**Activity**
Copy the data word for word, starting at the line that contains "True or false: 应收金额" and ending at the line that contains "What is the label", with both of those lines included. Leave the pictures out of your copy.

**Supplied entries**
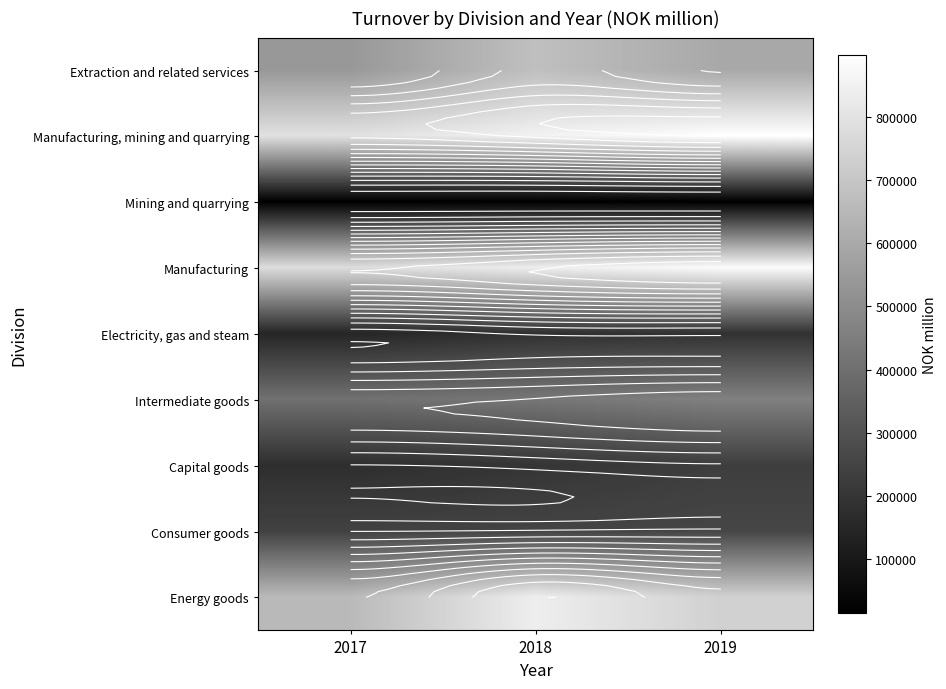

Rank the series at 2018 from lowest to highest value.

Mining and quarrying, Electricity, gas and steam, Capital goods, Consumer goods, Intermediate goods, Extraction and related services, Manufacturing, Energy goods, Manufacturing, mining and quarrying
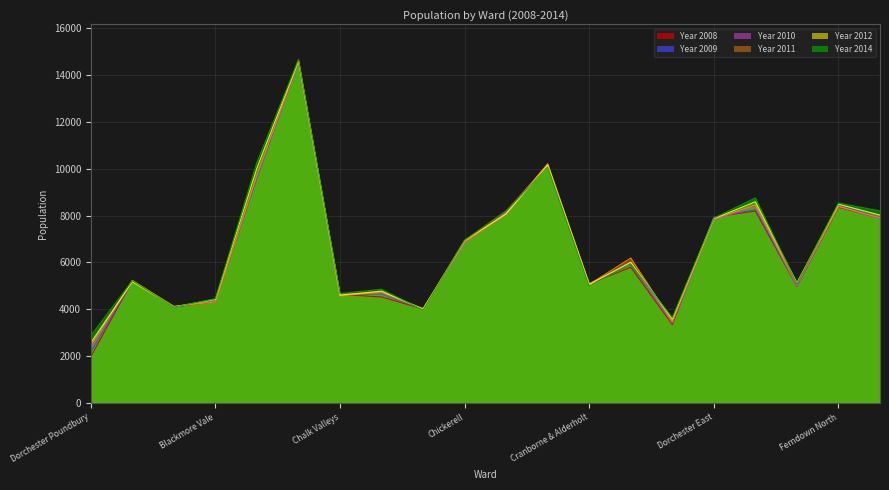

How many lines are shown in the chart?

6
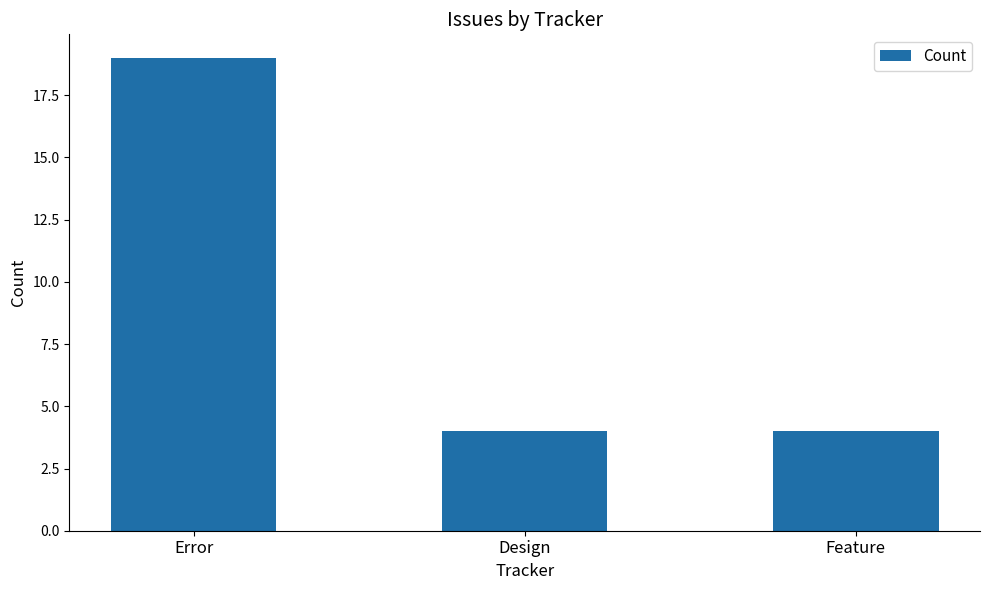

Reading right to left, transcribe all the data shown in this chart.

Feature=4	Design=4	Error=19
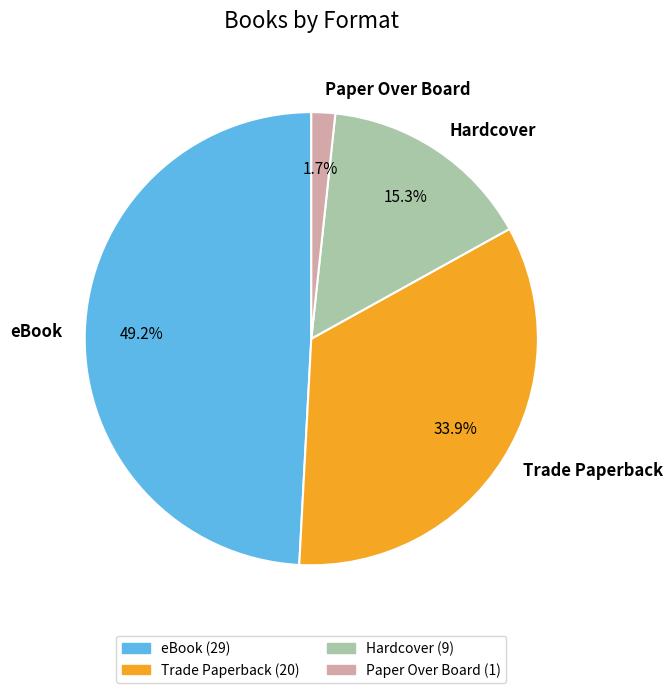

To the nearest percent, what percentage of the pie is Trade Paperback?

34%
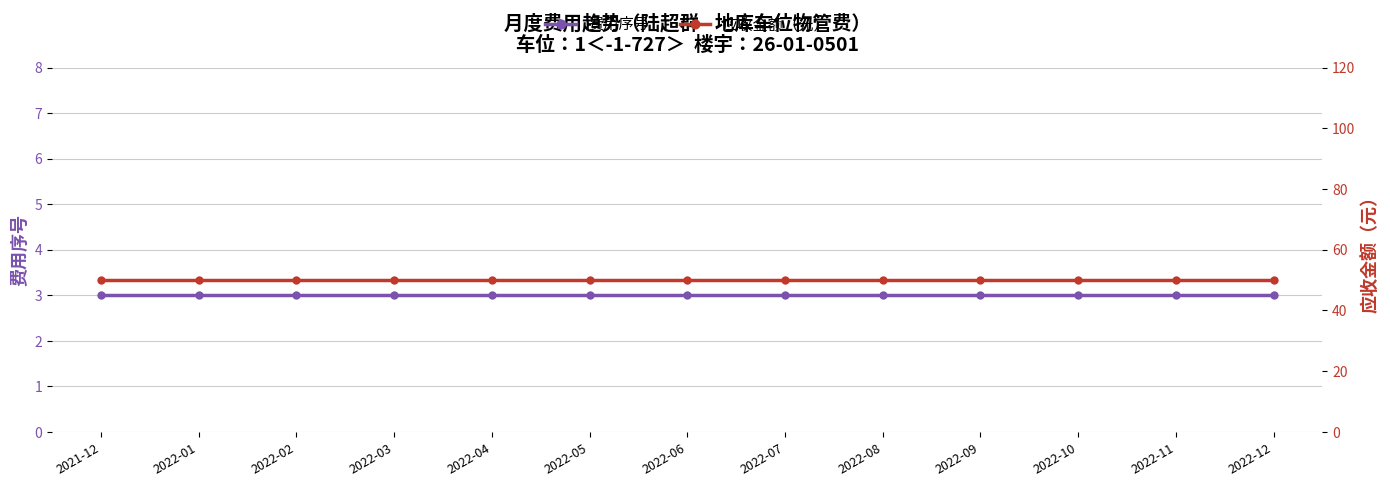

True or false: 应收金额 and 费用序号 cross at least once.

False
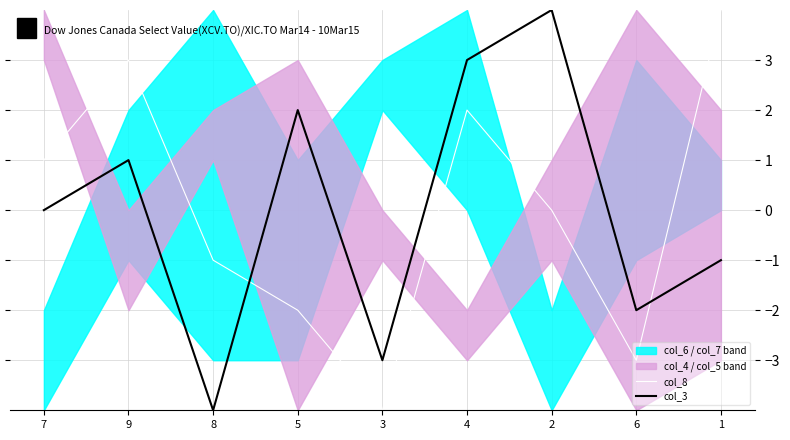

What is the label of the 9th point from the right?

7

...

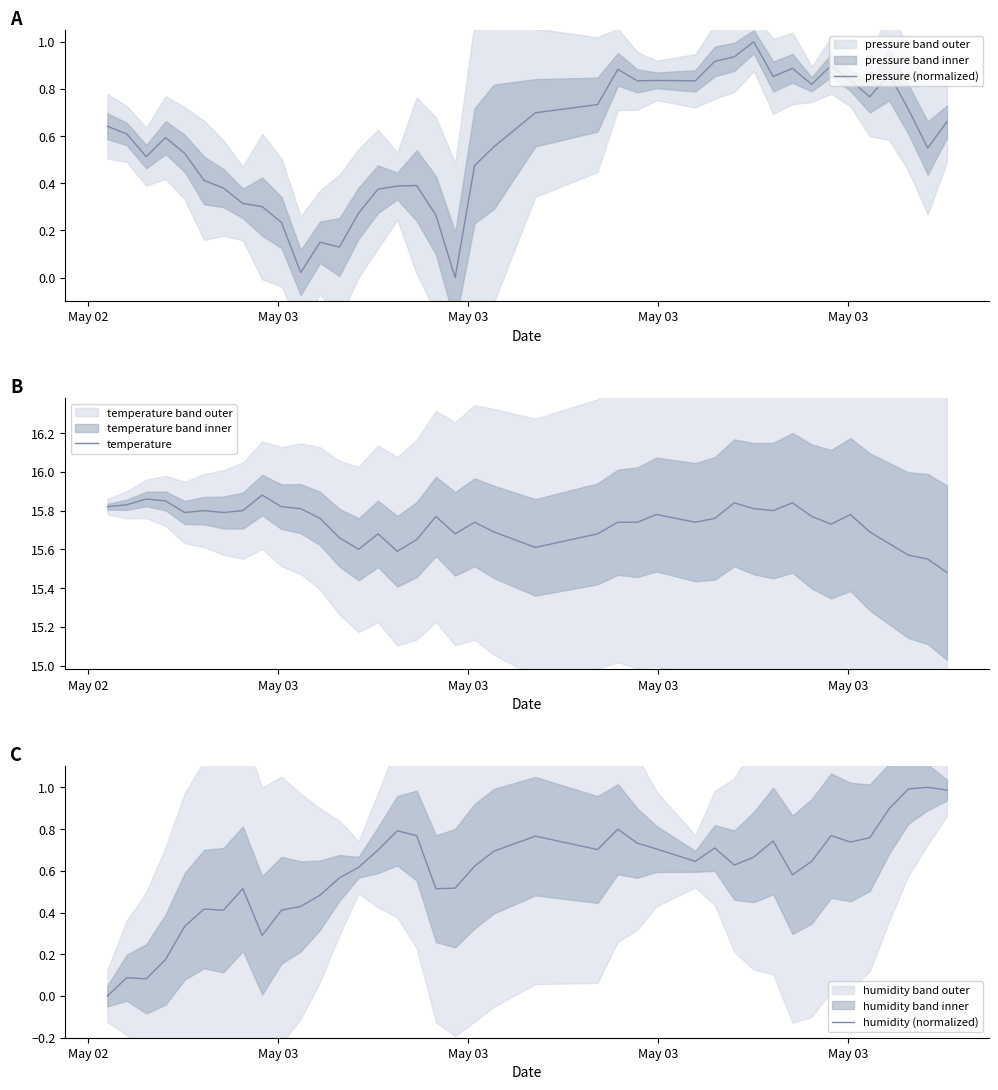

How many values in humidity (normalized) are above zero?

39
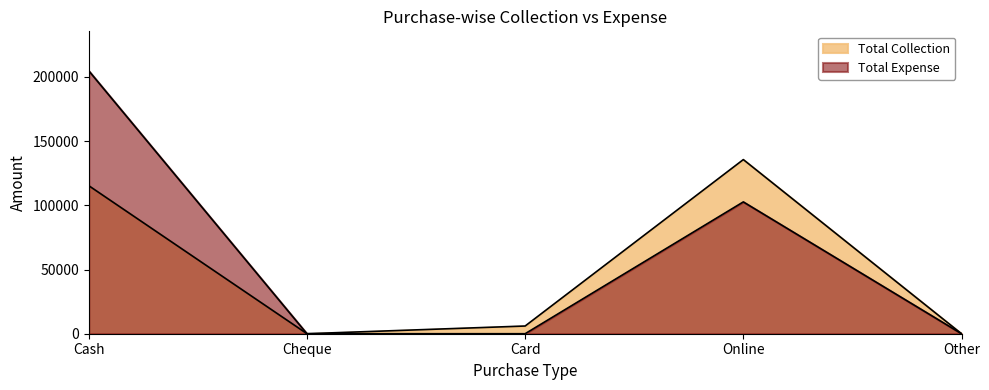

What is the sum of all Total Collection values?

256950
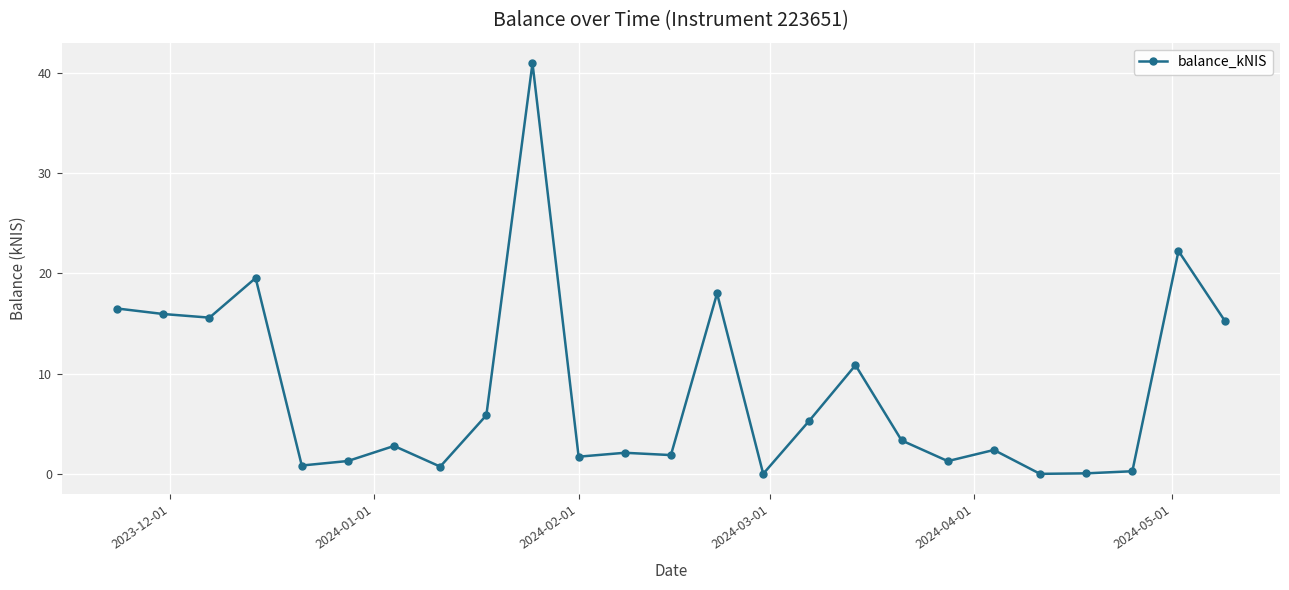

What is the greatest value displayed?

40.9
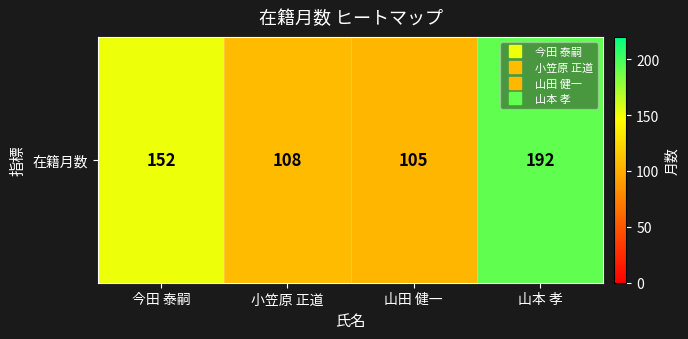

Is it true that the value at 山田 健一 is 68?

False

**Task result**
True or false: 应收金额 and 费用序号 cross at least once.

False

What is the label of the 9th point from the right?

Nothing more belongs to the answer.